Let the ellipse $$3x^2 + py^2 = 4$$ pass through the centre C of the circle $$x^2 + y^2 - 2x - 4y - 11 = 0$$ of radius r. Let $$f_1$$, $$f_2$$ be the focal distances of the point C on the ellipse. Then $$6f_1f_2 - r$$ is equal to

The centre of the circle $$x^{2}+y^{2}-2x-4y-11=0$$ is obtained by completing the squares.
$$x^{2}-2x+1+y^{2}-4y+4=11+1+4$$
$$\Rightarrow (x-1)^{2}+(y-2)^{2}=16$$

Hence the centre is $$C(1,2)$$ and the radius is $$r=4$$.

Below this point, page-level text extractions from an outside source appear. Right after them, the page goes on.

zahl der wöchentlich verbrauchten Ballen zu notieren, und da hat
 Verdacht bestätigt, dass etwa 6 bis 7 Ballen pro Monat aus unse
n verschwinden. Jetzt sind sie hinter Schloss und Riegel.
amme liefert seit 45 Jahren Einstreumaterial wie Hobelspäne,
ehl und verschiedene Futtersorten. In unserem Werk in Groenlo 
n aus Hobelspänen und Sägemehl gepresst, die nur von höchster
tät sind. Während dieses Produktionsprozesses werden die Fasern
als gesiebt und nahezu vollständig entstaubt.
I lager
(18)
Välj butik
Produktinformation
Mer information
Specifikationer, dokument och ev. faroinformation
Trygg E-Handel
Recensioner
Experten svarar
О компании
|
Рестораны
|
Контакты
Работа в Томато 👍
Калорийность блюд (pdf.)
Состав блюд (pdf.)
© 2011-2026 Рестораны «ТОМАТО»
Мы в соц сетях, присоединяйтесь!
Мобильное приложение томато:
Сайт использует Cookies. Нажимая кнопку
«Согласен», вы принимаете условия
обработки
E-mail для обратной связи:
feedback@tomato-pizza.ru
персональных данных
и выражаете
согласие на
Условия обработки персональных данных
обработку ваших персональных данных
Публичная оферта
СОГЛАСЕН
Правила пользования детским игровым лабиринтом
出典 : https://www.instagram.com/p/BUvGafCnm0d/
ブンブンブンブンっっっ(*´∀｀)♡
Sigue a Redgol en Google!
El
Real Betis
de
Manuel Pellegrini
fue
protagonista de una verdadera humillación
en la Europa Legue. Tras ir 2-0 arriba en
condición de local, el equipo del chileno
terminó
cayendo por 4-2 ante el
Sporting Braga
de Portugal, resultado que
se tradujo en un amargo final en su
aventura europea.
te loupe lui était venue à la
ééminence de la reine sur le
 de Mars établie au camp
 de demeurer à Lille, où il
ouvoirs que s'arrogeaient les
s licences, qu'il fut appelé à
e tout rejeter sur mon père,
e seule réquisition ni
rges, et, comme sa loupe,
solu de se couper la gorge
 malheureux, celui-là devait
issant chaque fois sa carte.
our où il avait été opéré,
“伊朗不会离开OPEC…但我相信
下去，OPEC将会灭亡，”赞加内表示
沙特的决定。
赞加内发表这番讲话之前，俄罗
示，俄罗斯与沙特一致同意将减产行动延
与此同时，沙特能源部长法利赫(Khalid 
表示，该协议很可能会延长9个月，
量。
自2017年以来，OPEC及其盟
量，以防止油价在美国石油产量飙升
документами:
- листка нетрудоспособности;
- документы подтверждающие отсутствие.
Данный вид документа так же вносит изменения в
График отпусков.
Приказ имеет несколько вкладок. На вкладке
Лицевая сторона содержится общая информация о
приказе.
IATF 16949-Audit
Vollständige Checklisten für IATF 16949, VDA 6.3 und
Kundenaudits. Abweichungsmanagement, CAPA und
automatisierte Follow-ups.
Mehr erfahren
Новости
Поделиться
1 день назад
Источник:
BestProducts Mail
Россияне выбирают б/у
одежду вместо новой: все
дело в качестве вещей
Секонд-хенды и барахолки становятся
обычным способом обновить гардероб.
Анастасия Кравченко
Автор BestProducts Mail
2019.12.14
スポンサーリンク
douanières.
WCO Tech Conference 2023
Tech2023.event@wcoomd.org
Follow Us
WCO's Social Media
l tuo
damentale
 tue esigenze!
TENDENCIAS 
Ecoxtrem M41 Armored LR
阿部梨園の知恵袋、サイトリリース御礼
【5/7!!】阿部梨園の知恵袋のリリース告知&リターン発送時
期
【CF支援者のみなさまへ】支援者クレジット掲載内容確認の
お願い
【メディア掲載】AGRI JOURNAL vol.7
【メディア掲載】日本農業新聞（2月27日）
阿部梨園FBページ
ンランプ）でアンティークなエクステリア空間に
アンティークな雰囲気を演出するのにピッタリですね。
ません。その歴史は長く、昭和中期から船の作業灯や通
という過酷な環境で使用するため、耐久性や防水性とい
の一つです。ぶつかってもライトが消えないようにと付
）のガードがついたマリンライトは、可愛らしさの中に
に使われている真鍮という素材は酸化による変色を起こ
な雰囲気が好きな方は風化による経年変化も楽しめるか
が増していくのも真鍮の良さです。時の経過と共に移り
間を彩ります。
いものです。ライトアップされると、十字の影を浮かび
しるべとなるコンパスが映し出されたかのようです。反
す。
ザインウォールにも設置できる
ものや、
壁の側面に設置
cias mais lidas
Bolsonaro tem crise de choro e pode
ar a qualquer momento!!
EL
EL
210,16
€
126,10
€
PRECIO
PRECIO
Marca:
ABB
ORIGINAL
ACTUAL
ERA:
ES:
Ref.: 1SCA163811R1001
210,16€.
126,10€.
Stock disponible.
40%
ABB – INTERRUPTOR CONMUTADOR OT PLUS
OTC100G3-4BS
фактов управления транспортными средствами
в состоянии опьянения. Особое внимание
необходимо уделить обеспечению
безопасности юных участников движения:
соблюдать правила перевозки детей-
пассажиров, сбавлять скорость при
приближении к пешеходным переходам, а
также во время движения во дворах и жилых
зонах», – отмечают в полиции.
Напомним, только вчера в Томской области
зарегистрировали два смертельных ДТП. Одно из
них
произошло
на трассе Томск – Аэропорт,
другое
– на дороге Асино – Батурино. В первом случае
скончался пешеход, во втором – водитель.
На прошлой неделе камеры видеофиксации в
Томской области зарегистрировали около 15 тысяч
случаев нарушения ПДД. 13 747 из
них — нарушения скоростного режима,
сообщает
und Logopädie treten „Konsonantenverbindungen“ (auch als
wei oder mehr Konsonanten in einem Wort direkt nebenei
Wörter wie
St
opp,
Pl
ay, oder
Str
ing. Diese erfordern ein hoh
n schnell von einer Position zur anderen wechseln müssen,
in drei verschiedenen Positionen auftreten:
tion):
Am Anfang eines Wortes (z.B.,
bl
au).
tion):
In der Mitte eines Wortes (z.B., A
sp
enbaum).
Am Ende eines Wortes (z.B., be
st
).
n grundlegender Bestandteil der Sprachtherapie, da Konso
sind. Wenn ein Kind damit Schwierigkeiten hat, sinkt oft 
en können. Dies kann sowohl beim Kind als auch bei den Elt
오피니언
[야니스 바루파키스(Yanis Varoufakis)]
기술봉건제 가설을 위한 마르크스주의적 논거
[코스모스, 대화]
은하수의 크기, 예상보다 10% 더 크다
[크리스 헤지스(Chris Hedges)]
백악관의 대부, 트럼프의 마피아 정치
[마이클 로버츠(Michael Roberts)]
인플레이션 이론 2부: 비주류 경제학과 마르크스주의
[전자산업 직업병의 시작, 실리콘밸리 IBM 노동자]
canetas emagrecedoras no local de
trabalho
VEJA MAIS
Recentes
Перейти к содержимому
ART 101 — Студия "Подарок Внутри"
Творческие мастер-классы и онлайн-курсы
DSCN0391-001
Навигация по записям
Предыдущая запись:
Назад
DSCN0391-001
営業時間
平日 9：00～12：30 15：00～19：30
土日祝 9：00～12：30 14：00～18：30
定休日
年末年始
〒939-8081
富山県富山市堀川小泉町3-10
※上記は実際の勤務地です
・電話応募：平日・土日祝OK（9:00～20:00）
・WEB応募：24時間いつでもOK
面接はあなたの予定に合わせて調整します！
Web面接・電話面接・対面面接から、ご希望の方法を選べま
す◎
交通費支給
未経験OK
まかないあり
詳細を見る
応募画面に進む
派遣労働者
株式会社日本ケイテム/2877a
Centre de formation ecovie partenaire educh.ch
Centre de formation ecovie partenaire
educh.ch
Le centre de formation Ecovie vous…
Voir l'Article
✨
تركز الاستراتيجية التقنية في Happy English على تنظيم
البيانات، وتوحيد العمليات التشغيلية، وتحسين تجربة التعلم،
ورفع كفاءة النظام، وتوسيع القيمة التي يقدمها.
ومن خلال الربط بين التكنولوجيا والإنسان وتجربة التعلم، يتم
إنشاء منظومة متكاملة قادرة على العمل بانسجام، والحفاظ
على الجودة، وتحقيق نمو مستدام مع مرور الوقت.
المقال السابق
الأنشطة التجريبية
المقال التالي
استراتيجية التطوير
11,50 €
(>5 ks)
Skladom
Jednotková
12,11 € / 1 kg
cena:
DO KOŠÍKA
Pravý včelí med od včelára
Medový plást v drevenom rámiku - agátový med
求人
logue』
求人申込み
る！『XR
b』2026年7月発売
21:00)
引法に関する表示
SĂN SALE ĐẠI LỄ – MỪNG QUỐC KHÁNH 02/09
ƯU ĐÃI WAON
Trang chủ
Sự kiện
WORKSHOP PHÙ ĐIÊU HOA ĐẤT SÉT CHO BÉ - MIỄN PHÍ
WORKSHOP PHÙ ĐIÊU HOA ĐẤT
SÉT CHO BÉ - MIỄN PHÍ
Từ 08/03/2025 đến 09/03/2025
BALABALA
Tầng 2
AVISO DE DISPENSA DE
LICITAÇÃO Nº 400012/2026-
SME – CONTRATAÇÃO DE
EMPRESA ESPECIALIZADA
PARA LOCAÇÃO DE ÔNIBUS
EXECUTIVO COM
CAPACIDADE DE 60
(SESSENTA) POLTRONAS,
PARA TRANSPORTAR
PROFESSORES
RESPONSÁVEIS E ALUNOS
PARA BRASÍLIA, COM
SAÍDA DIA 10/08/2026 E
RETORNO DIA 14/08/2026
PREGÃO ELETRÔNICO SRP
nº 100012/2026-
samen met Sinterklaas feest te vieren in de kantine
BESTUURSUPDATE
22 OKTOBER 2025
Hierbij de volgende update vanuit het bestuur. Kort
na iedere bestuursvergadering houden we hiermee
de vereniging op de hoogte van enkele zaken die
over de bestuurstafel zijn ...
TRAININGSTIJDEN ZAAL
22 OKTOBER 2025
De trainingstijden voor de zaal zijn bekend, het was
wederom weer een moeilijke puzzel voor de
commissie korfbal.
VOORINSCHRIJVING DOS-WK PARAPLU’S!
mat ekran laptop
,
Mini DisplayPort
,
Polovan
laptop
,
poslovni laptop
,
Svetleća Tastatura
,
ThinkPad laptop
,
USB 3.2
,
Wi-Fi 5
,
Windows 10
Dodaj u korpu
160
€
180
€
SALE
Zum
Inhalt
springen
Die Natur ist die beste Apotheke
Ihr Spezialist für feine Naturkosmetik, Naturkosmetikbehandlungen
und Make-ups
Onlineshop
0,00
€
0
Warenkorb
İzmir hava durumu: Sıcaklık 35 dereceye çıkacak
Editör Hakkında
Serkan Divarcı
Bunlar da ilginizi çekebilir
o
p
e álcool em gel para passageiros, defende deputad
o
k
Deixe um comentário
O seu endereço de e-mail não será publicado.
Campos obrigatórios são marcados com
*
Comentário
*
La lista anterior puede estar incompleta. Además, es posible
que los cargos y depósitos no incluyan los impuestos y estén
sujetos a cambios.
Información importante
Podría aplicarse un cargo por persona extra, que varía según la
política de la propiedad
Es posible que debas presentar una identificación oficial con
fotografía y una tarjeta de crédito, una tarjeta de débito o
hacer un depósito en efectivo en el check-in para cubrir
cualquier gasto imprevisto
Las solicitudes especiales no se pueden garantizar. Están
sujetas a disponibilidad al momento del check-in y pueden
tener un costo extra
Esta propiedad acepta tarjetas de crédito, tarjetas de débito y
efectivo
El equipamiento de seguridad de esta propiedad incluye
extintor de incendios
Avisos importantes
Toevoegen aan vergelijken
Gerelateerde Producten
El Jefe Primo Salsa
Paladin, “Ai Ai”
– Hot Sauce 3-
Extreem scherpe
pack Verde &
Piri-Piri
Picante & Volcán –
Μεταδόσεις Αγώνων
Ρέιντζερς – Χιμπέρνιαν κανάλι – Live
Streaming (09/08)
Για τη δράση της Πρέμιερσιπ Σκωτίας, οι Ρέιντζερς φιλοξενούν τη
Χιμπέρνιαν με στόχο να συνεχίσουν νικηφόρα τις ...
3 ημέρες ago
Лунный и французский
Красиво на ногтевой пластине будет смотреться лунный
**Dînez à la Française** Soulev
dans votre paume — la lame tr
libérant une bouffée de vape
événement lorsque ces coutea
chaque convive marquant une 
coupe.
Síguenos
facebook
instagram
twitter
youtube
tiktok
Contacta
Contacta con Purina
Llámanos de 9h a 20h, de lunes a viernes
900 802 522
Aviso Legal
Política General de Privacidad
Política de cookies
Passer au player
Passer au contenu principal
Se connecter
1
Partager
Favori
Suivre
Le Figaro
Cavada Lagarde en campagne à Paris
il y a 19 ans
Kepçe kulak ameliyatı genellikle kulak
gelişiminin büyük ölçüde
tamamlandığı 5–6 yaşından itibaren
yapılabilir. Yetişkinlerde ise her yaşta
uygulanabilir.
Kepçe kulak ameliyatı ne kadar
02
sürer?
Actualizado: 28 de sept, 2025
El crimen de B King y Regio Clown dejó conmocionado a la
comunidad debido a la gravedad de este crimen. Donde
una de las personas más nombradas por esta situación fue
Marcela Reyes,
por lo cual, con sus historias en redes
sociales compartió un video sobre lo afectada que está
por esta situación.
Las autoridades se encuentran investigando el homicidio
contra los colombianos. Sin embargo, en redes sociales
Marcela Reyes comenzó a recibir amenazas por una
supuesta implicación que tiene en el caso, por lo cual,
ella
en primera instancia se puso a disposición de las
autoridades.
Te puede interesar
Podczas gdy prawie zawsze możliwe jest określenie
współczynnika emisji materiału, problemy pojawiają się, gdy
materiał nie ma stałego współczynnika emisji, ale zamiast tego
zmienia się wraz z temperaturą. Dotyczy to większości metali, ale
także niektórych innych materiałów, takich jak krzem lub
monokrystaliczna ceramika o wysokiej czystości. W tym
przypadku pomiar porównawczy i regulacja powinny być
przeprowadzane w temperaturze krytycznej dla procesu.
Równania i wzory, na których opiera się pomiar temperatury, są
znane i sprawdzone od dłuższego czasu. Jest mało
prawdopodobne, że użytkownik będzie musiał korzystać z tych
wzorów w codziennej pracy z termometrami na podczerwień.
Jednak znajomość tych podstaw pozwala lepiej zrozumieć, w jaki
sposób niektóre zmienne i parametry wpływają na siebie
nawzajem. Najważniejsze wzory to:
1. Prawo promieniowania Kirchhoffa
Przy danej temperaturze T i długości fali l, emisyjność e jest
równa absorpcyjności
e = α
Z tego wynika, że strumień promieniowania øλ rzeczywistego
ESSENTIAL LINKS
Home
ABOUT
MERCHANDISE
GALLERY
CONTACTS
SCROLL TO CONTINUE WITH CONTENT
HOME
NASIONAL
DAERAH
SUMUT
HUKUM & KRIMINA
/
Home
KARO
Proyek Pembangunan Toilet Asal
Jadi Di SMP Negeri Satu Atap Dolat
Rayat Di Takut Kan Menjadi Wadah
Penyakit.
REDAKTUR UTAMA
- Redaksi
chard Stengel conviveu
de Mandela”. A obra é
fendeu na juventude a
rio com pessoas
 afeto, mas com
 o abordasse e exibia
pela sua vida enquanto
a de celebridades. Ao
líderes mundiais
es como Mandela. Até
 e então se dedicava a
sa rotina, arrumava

The ellipse is $$3x^{2}+py^{2}=4$$ and it passes through the point $$C(1,2)$$, so

$$3(1)^{2}+p(2)^{2}=4$$
$$\Rightarrow 3+4p=4$$
$$\Rightarrow 4p=1 \;\Longrightarrow\; p=\frac14$$

Therefore the ellipse is $$3x^{2}+\frac14\,y^{2}=4$$.

Divide by $$4$$ to get the standard form:

$$\frac{3}{4}x^{2}+\frac{1}{16}y^{2}=1$$
$$\Rightarrow \frac{x^{2}}{\frac{4}{3}}+\frac{y^{2}}{16}=1$$

Comparing with $$\frac{x^{2}}{b^{2}}+\frac{y^{2}}{a^{2}}=1$$ (major axis along $$y$$-axis), we have

$$a^{2}=16,\;a=4,\qquad b^{2}=\frac{4}{3}$$

The focal length satisfies $$c^{2}=a^{2}-b^{2}$$, hence

$$c^{2}=16-\frac{4}{3}=\frac{48-4}{3}=\frac{44}{3},\qquad c=\sqrt{\frac{44}{3}}$$

The foci are $$F_{1}(0,c)$$ and $$F_{2}(0,-c)$$.

Let the focal distances of the point $$C(1,2)$$ be $$f_{1}=CF_{1}$$ and $$f_{2}=CF_{2}$$.

Since $$C$$ lies on the ellipse, the sum of its focal distances equals the major axis length:

$$f_{1}+f_{2}=2a=8 \quad -(1)$$

Now compute the squares of the distances.

$$f_{1}^{2}=(1-0)^{2}+(2-c)^{2}=1+(2-c)^{2} =1+4-4c+c^{2}=5-4c+c^{2}$$
$$f_{2}^{2}=(1-0)^{2}+(2+c)^{2}=1+(2+c)^{2} =1+4+4c+c^{2}=5+4c+c^{2}$$

Adding:

$$f_{1}^{2}+f_{2}^{2}=(5-4c+c^{2})+(5+4c+c^{2}) =10+2c^{2} \quad -(2)$$

From identities,

$$(f_{1}+f_{2})^{2}=f_{1}^{2}+f_{2}^{2}+2f_{1}f_{2} \quad -(3)$$

Substitute $$-(1)$$ and $$-(2)$$ into $$-(3)$$:

$$8^{2}=10+2c^{2}+2f_{1}f_{2}$$
$$64=10+2\left(\frac{44}{3}\right)+2f_{1}f_{2}$$
$$64=10+\frac{88}{3}+2f_{1}f_{2}$$
$$64=\frac{30}{3}+\frac{88}{3}+2f_{1}f_{2} =\frac{118}{3}+2f_{1}f_{2}$$

$$\Rightarrow 2f_{1}f_{2}=64-\frac{118}{3} =\frac{192-118}{3}=\frac{74}{3}$$

$$\therefore\; f_{1}f_{2}=\frac{37}{3}$$

Finally,

$$6f_{1}f_{2}-r=6\left(\frac{37}{3}\right)-4 =2\cdot37-4 =74-4 =70$$

Hence $$6f_{1}f_{2}-r=70$$, which matches Option C.